① Evidence-Based Nursing* ② Team-Based Learning ③ Professionalism
・EBN実習Ⅰは、地域の病院や施設において、授業で学んだ「看護・人間・健康・環境」の理解を深めます。同時に、看護職の機能や役割、ふさわしい態度について実際に学びます。
・EBN実習Ⅱは、 実際の患者様を担当し、看護職になりきって(like a nurse)EBNを実践することを目指します。その実践中に、自らに沸き起こる「感覚」を重視し、専門職としての「五感」を磨いていきます。

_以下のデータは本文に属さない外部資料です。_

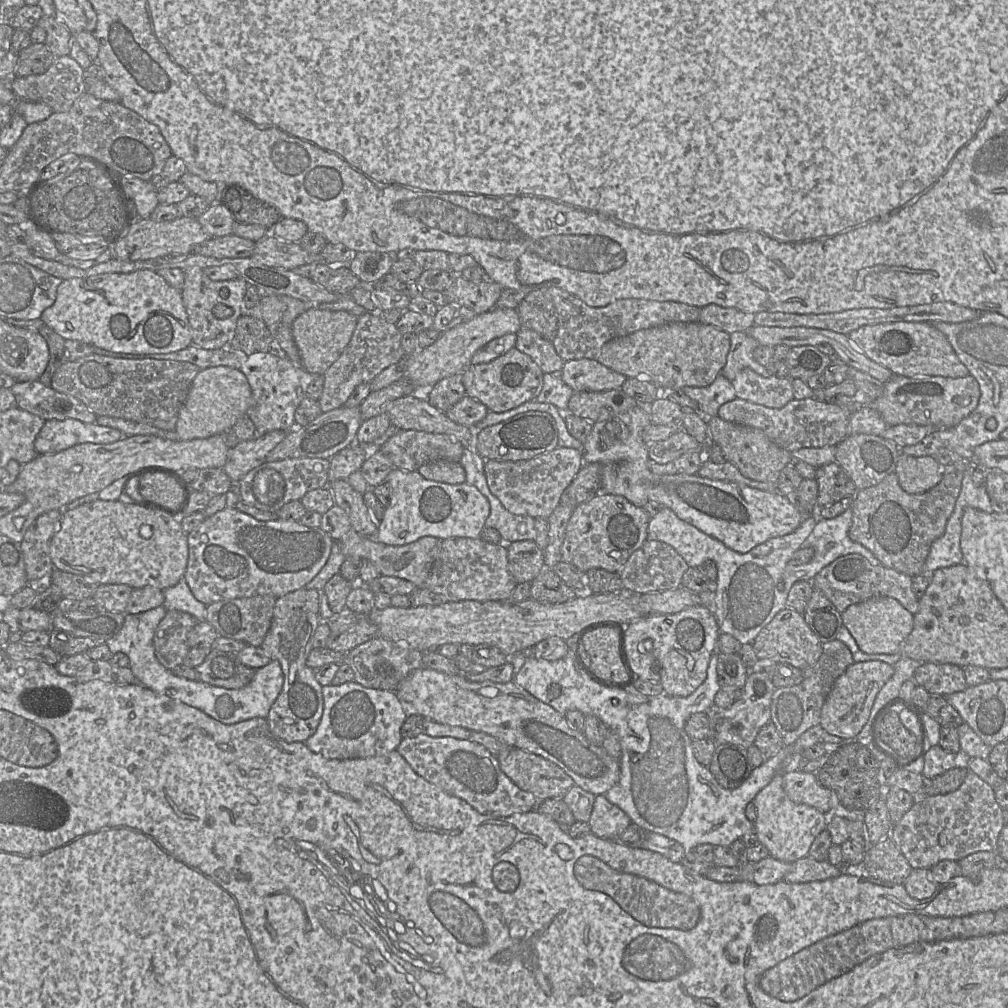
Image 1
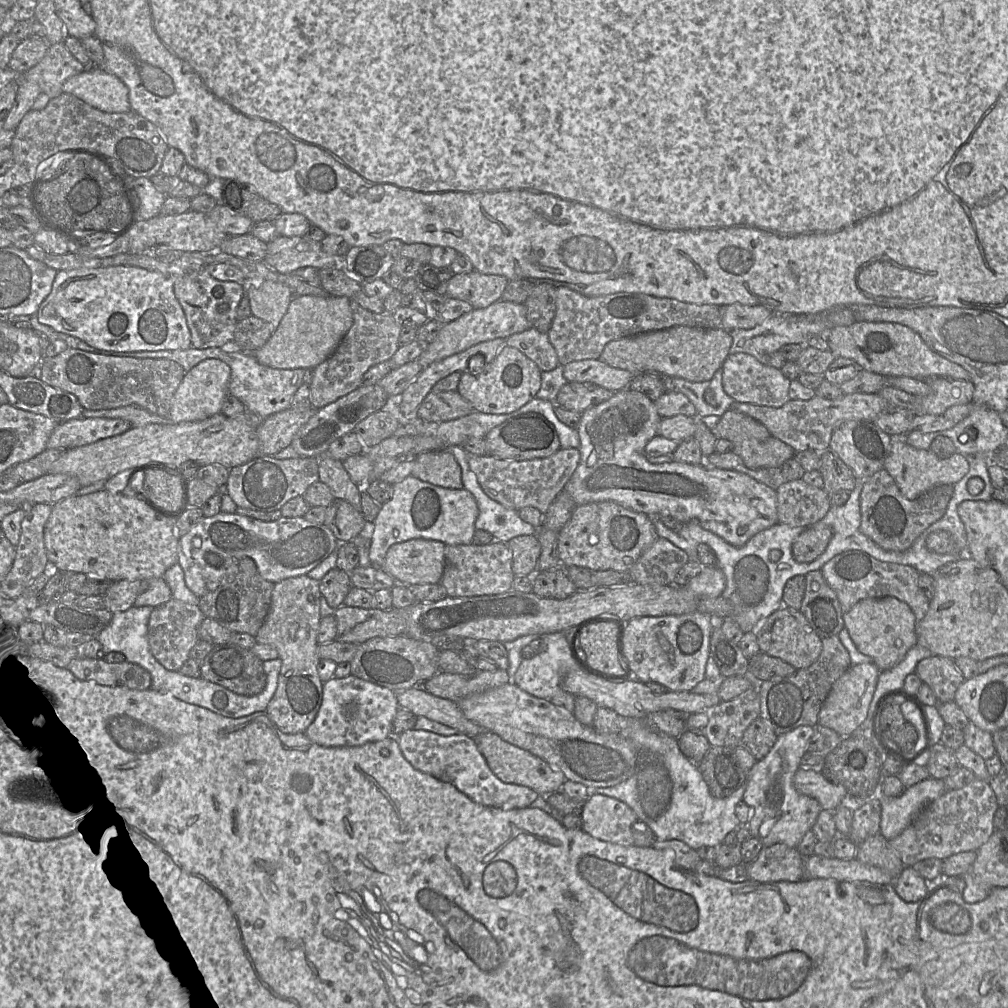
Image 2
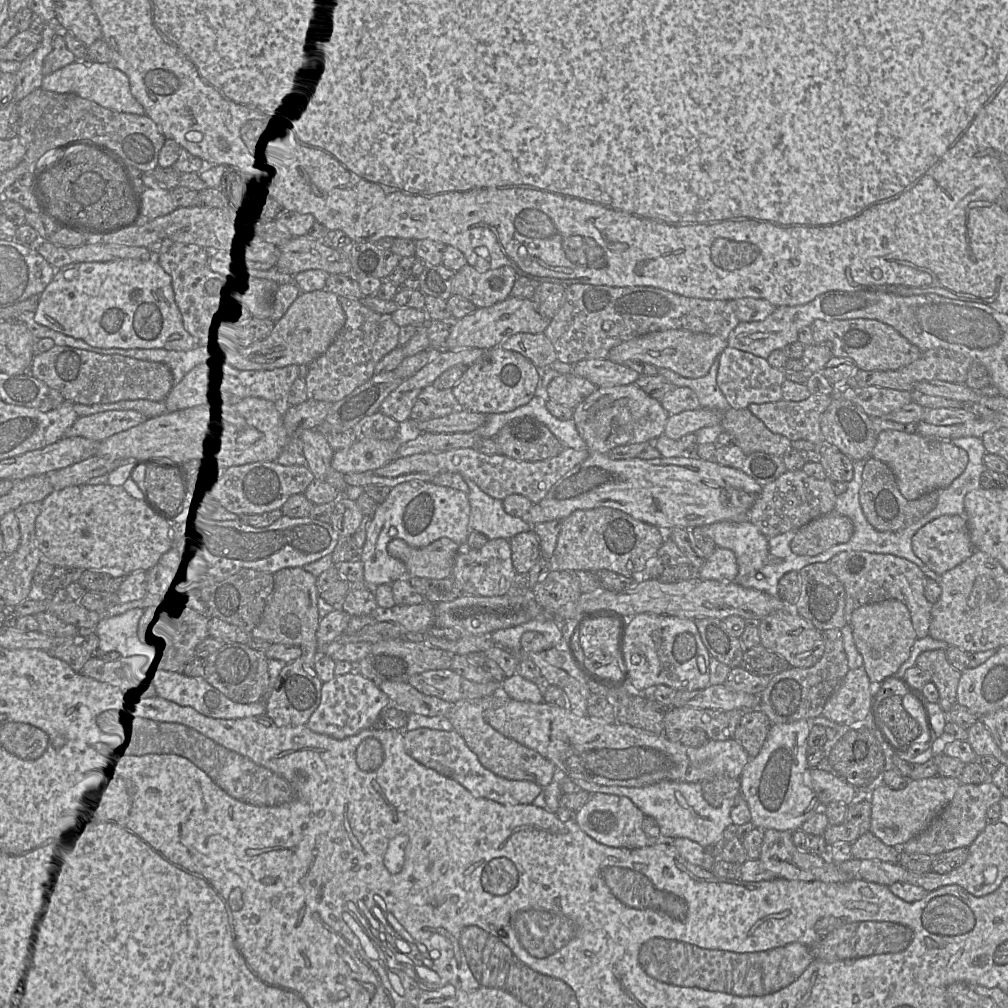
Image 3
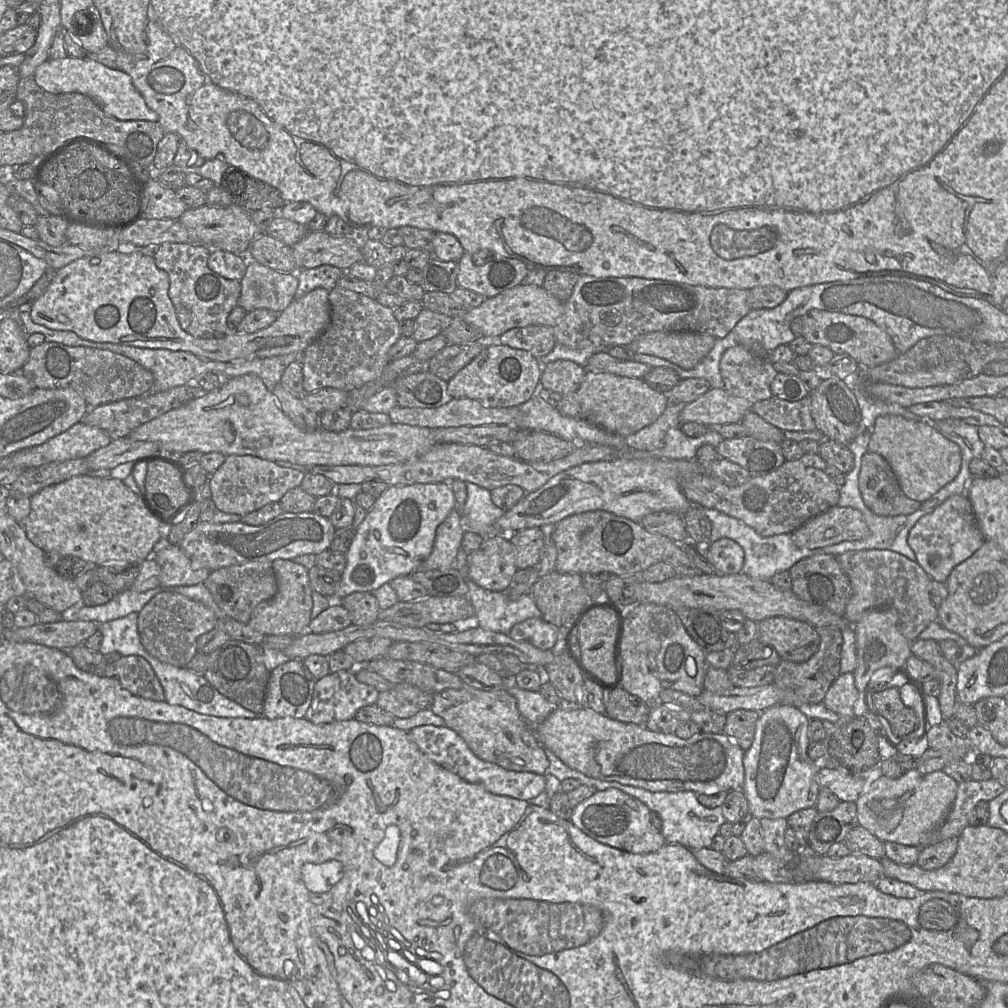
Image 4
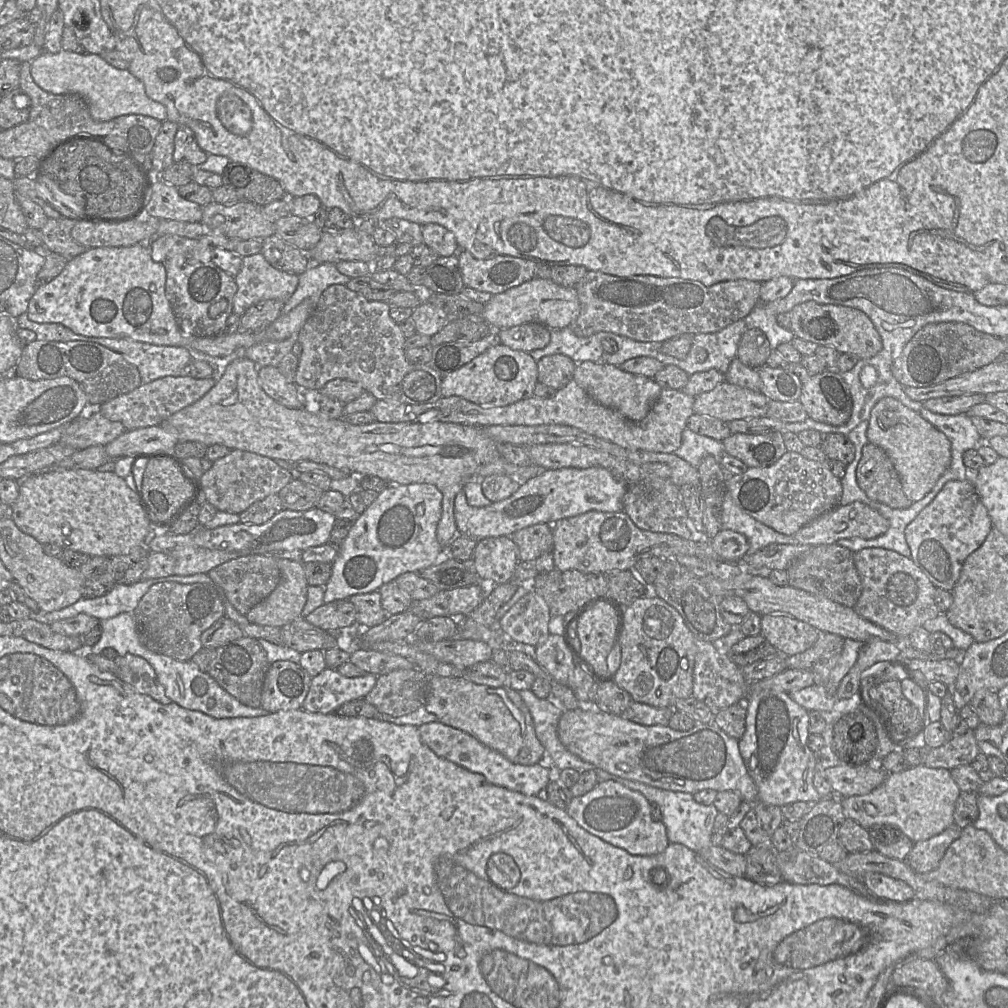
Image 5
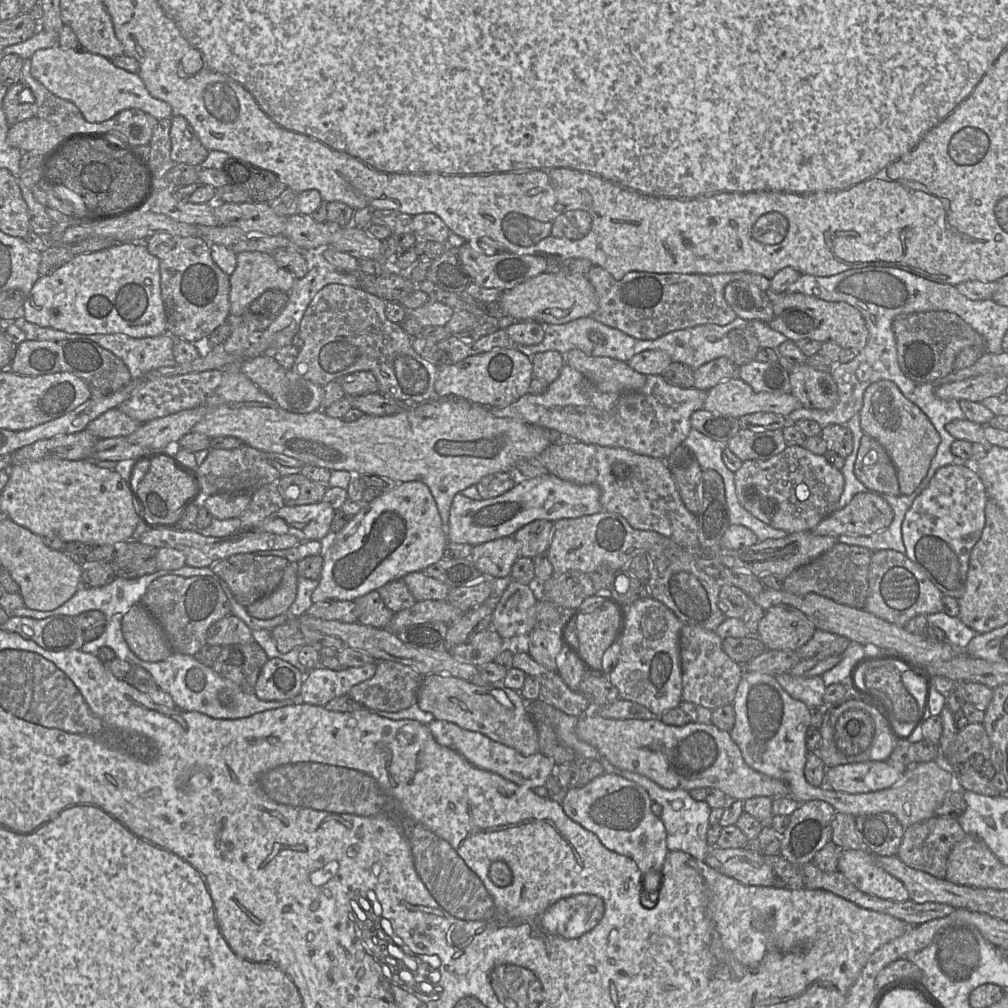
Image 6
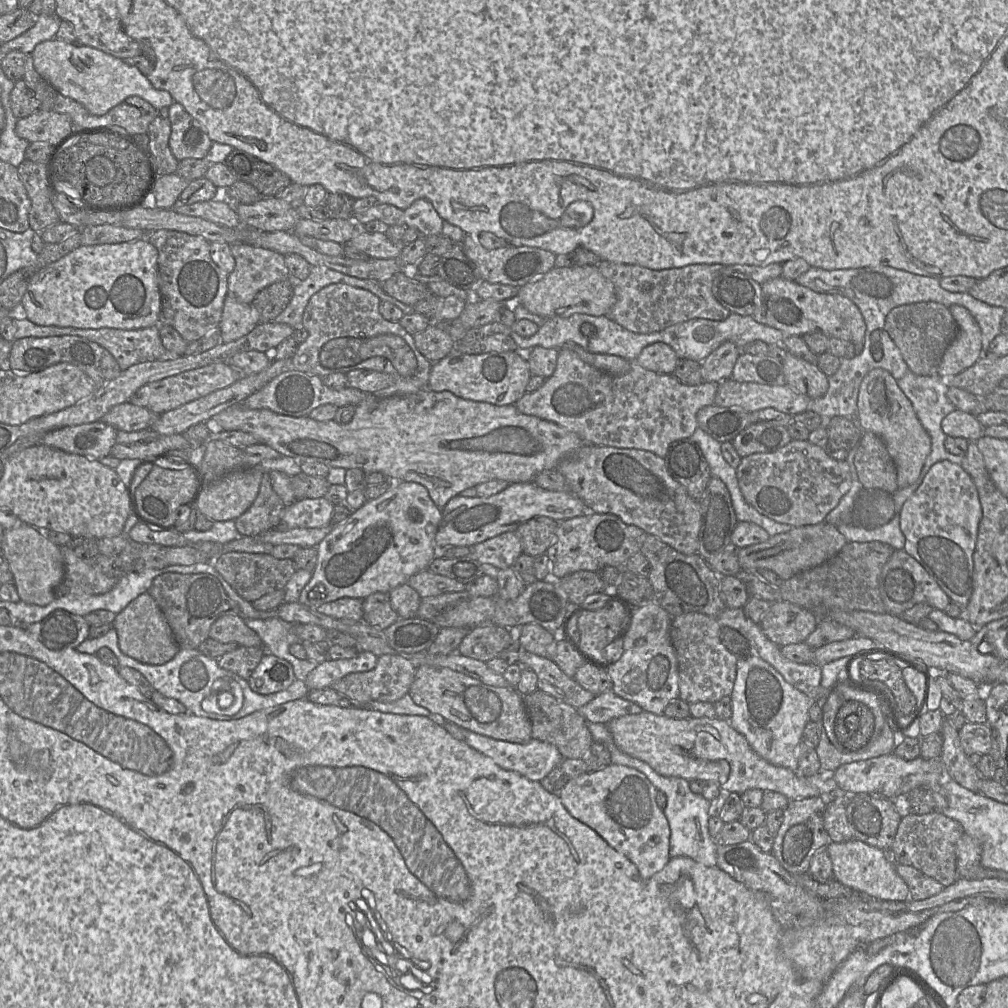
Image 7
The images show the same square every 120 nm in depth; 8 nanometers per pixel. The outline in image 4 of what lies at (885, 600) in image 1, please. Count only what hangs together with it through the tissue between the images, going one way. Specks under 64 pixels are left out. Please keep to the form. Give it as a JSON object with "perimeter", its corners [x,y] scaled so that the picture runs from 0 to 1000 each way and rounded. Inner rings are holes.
{"perimeter":[[[887,604],[860,605],[847,620],[849,629],[849,663],[846,666],[847,677],[855,689],[861,687],[860,680],[864,671],[874,665],[888,666],[895,664],[905,650],[904,637],[891,624],[891,610]]]}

*Evidence-Based Nursing: 科学的根拠と専門知識に基づくだけでなく、患者に関心を向け、対話し、理解することで患者中心の看護を行うこと。

成人看護学実習

急性期にある成人、治療を受ける成人に必要な看護を理解し、看護過程を用いて対象の病状や経過に合った看護、対象の健康状態や生活に合った看護を実践する基本を学びます。

老年看護学実習

病院や施設で生活する高齢者とその家族を対象に、健康課題をもつ高齢者のライフヒストリー(生活史)や強みに焦点をあて、その人らしい生活を支えるための看護を学びます。

精神看護学実習

心をケアするという精神看護の特性を理解し、適切に看護を展開するための知識、技術、態度を習得します。治療的コミュニケーションの技法や薬物療法について理解を深め、精神疾患を持つ方への看護援助の実際を学びます。

小児看護学実習

子どもと家族の特性を理解し、子どもの成長発達および健康レベルに応じた小児看護の実践に必要な基礎的能力を養います。また、子どもが医療およびケアを受けているそれぞれの場で、子ども・家族・支援者とかかわりながら、支援できる力を養います。

母性看護学実習

周産期母子の看護ケアの特殊性を理解し、適切に看護を展開するために必要な知識・技術・態度を学びます。妊娠・分娩・産褥・育児期にある母子への看護とともに、時代を育む家族機能と支援について学びます。

在宅看護学実習

在宅療養者及びその家族の生活の質を高め、対象の自立支援を目指した在宅看護について訪問看護の実践を通して学びます。また、訪問看護ステーションを拠点に、保健・医療・福祉の関係機関・関係職種との効果的な連携のあり方を学びます。

地域看護学実習

市町村保健センター・保健所・小中学校等での実習を通して、地域の人々への健康支援を学びます。生活環境と健康との関係をアセスメントして、地域における人々のよりよい生活や健康を向上するための活動方法を学びます。

看護総合実習

看護の知識と技術を総合的に応用し、保健医療福祉チームの一員として、状況に即した看護実践の方法を学びます。学びの集大成として、各自の看護観や関心に基づいて実習目標や実習計画を立て、学生が主体的に取り組みます。